Bu örnekte, Kierkegaard’un eseri, varoluşsal çatışma ve bireysel sorumluluk gibi varoluşçuluk temalarını vurgular ve insanın kendi varoluşunu şekillendirme sürecini anlamamıza yardımcı olur.
Postyapısalcılığa baktığımız zaman; Modernist düşüncenin eleştirisini yapar ve onun evrensel gerçeklik anlayışını reddeder. Postyapısalcılar, dilin ve sembolik sistemlerin yapısını ve işleyişini inceler ve gerçeğin bağlamsal, kültürel ve dilbilgisel olarak belirlendiğini savunurlar. . Bu akımın önde gelen temsilcileri arasında Jacques Derrida, Michel Foucault, Jacques Lacan ve Roland Barthes bulunur.
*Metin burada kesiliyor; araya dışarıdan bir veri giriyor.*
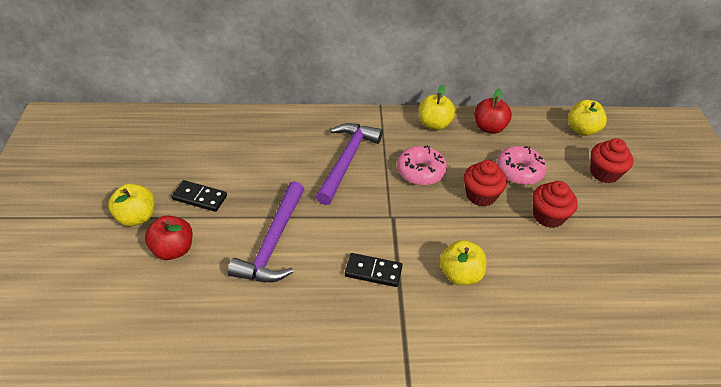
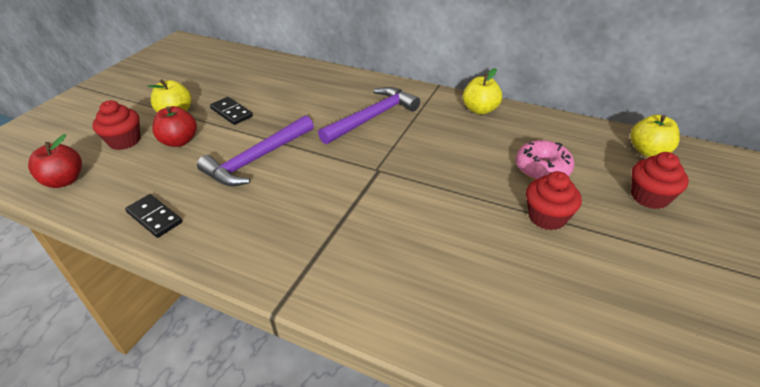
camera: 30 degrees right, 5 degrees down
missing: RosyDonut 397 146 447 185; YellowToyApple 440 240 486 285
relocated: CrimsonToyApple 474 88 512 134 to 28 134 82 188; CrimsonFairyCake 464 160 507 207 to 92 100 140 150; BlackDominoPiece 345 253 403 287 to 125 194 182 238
Postyapısalcılık, varoluşçulukla bazı noktalarda örtüşse de, genellikle varoluşçuluk felsefesine karşı bir tepki olarak ortaya çıkmıştır. Postyapısalcılar, varoluşçuluğunun öncelikle modernist düşünceye tepki olarak ortaya çıktığını ve varoluşçuluğunun daha önceden belirlenmiş anlamlar ve gerçekliklere olan bağlılığına karşı çıktığını savunurlar. Ancak, postyapısalcılık ve varoluşçuluk arasındaki ilişki karmaşıktır ve her iki akım da felsefi düşüncede önemli bir yer tutar. Her iki akım da insanın varoluşsal deneyimini ve insanın dünyayla ilişkisini anlama çabasını derinlemesine ele alır, ancak bu konuda farklı yaklaşımlar benimserler. Bahsi geçen iki akımlardan (mikro-ideolojiler) Posyapısalcılık akımına birtakım eleştiriler getirmekte fayda var. Mesela;
Derriada’nın “Dekonstrüktivizm’de ” (Yapısal analiz) dil ve metinlerin yapısının önermelerinin çelişkili olabileceğini veya pratik uygulanabilirliğin zor olabileceğini vurgulayabiliriz.
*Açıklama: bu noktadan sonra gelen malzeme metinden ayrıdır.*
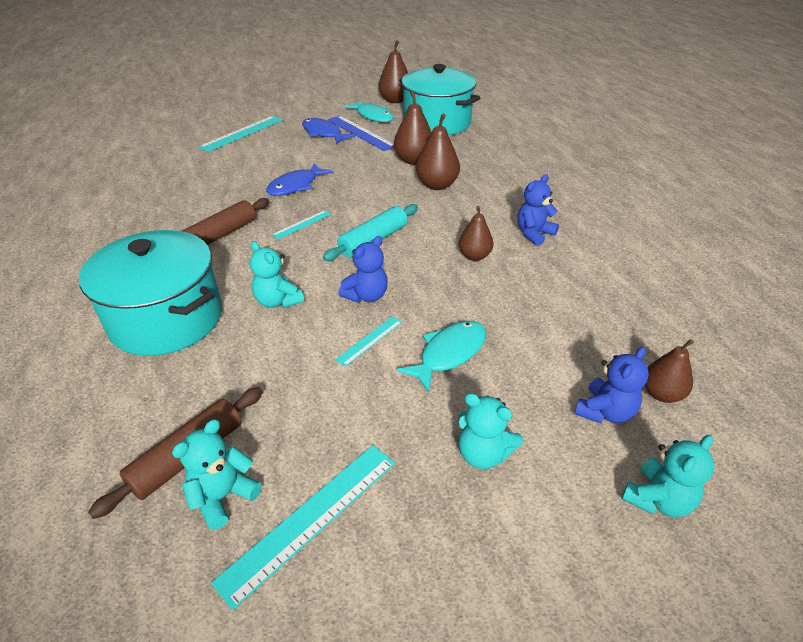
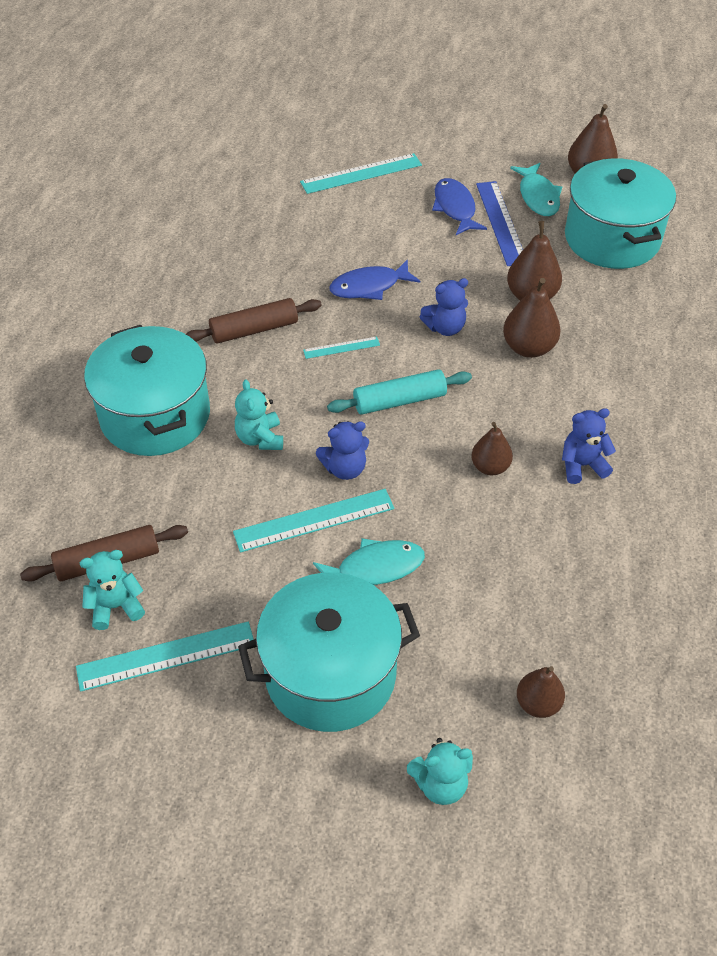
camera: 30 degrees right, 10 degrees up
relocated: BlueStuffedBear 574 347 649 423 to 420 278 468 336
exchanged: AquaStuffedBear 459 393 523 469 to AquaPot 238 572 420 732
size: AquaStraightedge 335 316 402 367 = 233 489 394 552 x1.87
Aynı şekilde Michel Foucault’un güç ilişkileri ve bilgi arasındaki ilişki resmeden tezi, özellikle toplumsal yapıların ve politik gerçekliğin karmaşıklığı göz önünde bulundurulduğunda, bu konuda son derece sonuç kısmının yetersiz olduğunu görebiliriz.
Düşünce tarihine baktığımız zaman, bu iki akım dahil geriye kalan tüm akımlar popülerliği zamanın ve mekanın dinamizmine bağlıdır. Dolayısıyla sürekli bir evrim ve dönüşüm olduğundan posyapısalcılık ve varoluşçuluk bu değişime ayak uydurmaya devam edecekler.
Unutmayalım ki; Teorik olarak ilk önceden günümüze ve sonrasına ayak uyduramayan her düşünce, yerini dogmaya ve batıla bırakır.